• **TASK INSTRUCTIONS**: Turn the text read from each of the records below into one Markdown table with the columns Row and Line, numbering the rows in order and leaving out blank lines and the pictures.

########

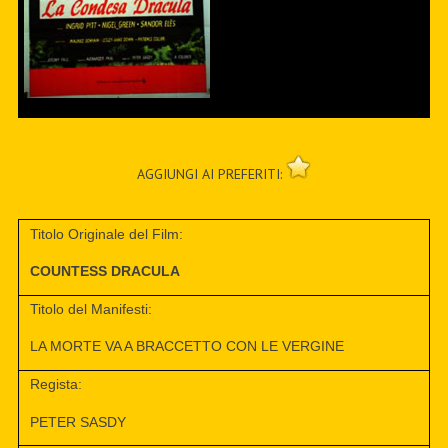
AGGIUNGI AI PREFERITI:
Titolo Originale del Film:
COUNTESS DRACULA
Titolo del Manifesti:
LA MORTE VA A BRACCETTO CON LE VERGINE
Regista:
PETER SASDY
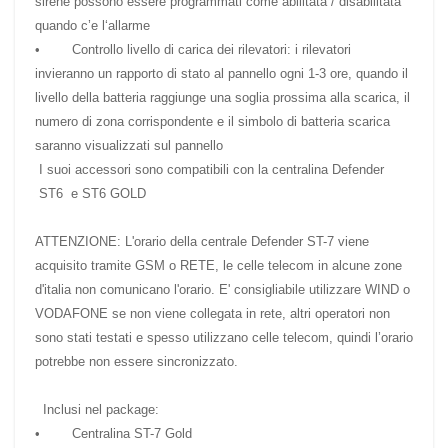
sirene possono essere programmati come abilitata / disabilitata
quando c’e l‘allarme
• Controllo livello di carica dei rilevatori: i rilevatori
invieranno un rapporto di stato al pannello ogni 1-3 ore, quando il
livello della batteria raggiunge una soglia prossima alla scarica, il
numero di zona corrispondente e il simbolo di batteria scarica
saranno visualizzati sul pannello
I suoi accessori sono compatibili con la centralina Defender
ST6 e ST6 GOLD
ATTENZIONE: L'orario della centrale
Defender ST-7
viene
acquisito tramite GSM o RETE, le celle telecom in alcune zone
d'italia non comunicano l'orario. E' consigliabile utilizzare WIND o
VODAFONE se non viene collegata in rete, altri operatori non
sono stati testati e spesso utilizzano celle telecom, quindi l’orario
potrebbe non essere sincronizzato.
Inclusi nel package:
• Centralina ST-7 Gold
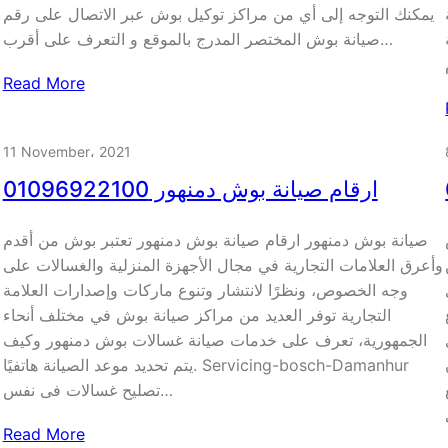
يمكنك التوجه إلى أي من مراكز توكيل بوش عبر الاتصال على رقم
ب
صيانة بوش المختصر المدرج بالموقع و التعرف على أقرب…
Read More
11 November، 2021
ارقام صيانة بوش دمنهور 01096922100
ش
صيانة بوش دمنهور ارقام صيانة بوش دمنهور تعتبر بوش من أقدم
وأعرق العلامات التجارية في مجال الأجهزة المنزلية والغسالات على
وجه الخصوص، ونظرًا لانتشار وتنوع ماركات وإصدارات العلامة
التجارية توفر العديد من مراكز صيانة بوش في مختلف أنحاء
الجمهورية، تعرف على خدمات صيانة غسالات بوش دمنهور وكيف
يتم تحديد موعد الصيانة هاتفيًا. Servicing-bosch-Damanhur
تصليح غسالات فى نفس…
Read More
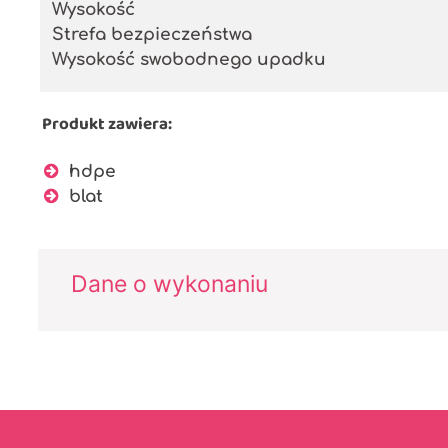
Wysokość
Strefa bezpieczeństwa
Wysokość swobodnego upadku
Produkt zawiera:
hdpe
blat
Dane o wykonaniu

########

• **TASK RESULT**:
| Row | Line |
|---|---|
| 1 | AGGIUNGI AI PREFERITI: |
| 2 | Titolo Originale del Film: |
| 3 | COUNTESS DRACULA |
| 4 | Titolo del Manifesti: |
| 5 | LA MORTE VA A BRACCETTO CON LE VERGINE |
| 6 | Regista: |
| 7 | PETER SASDY |
| 8 | sirene possono essere programmati come abilitata / disabilitata |
| 9 | quando c’e l‘allarme |
| 10 | • Controllo livello di carica dei rilevatori: i rilevatori |
| 11 | invieranno un rapporto di stato al pannello ogni 1-3 ore, quando il |
| 12 | livello della batteria raggiunge una soglia prossima alla scarica, il |
| 13 | numero di zona corrispondente e il simbolo di batteria scarica |
| 14 | saranno visualizzati sul pannello |
| 15 | I suoi accessori sono compatibili con la centralina Defender |
| 16 | ST6 e ST6 GOLD |
| 17 | ATTENZIONE: L'orario della centrale |
| 18 | Defender ST-7 |
| 19 | viene |
| 20 | acquisito tramite GSM o RETE, le celle telecom in alcune zone |
| 21 | d'italia non comunicano l'orario. E' consigliabile utilizzare WIND o |
| 22 | VODAFONE se non viene collegata in rete, altri operatori non |
| 23 | sono stati testati e spesso utilizzano celle telecom, quindi l’orario |
| 24 | potrebbe non essere sincronizzato. |
| 25 | Inclusi nel package: |
| 26 | • Centralina ST-7 Gold |
| 27 | يمكنك التوجه إلى أي من مراكز توكيل بوش عبر الاتصال على رقم |
| 28 | ب |
| 29 | صيانة بوش المختصر المدرج بالموقع و التعرف على أقرب… |
| 30 | Read More |
| 31 | 11 November، 2021 |
| 32 | ارقام صيانة بوش دمنهور 01096922100 |
| 33 | ش |
| 34 | صيانة بوش دمنهور ارقام صيانة بوش دمنهور تعتبر بوش من أقدم |
| 35 | وأعرق العلامات التجارية في مجال الأجهزة المنزلية والغسالات على |
| 36 | وجه الخصوص، ونظرًا لانتشار وتنوع ماركات وإصدارات العلامة |
| 37 | التجارية توفر العديد من مراكز صيانة بوش في مختلف أنحاء |
| 38 | الجمهورية، تعرف على خدمات صيانة غسالات بوش دمنهور وكيف |
| 39 | يتم تحديد موعد الصيانة هاتفيًا. Servicing-bosch-Damanhur |
| 40 | تصليح غسالات فى نفس… |
| 41 | Read More |
| 42 | Wysokość |
| 43 | Strefa bezpieczeństwa |
| 44 | Wysokość swobodnego upadku |
| 45 | Produkt zawiera: |
| 46 | hdpe |
| 47 | blat |
| 48 | Dane o wykonaniu |